■ How to complete this task
From the line with "1296 637 659" to the final line of the records, every line is to be duplicated exactly, both of those lines included.
*** Materials provided Section Begins ***
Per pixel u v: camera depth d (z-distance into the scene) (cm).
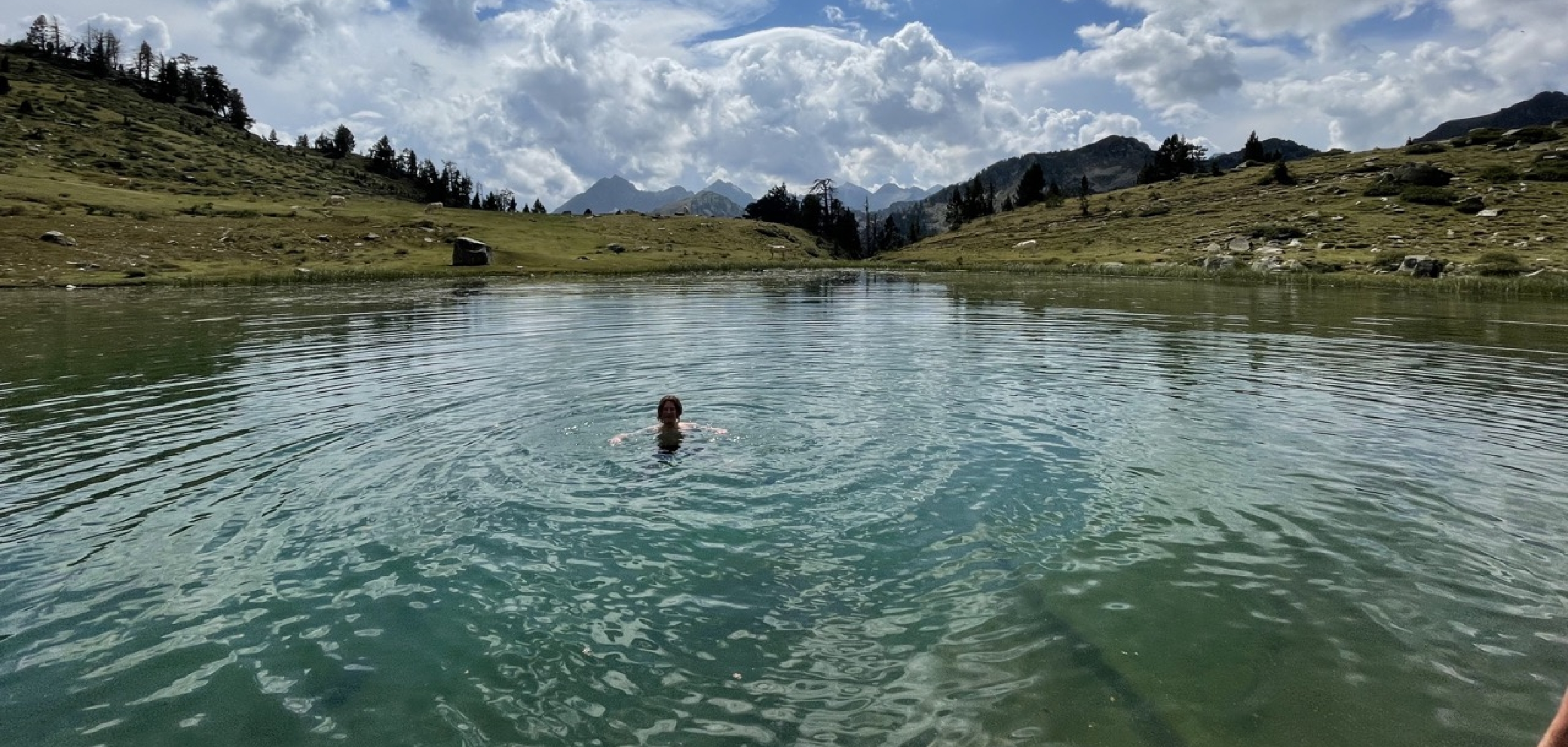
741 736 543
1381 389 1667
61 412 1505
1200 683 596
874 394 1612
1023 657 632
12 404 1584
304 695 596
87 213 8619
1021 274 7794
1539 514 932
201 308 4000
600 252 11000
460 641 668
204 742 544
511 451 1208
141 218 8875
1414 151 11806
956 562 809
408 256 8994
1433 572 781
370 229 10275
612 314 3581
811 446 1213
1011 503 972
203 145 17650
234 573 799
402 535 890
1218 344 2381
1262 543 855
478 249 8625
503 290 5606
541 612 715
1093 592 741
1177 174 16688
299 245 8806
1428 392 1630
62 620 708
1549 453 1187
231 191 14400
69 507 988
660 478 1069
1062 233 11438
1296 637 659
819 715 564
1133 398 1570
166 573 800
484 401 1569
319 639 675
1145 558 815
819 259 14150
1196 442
*** Materials provided Section Ends ***
■ Answer for the task
1296 637 659
819 715 564
1133 398 1570
166 573 800
484 401 1569
319 639 675
1145 558 815
819 259 14150
1196 442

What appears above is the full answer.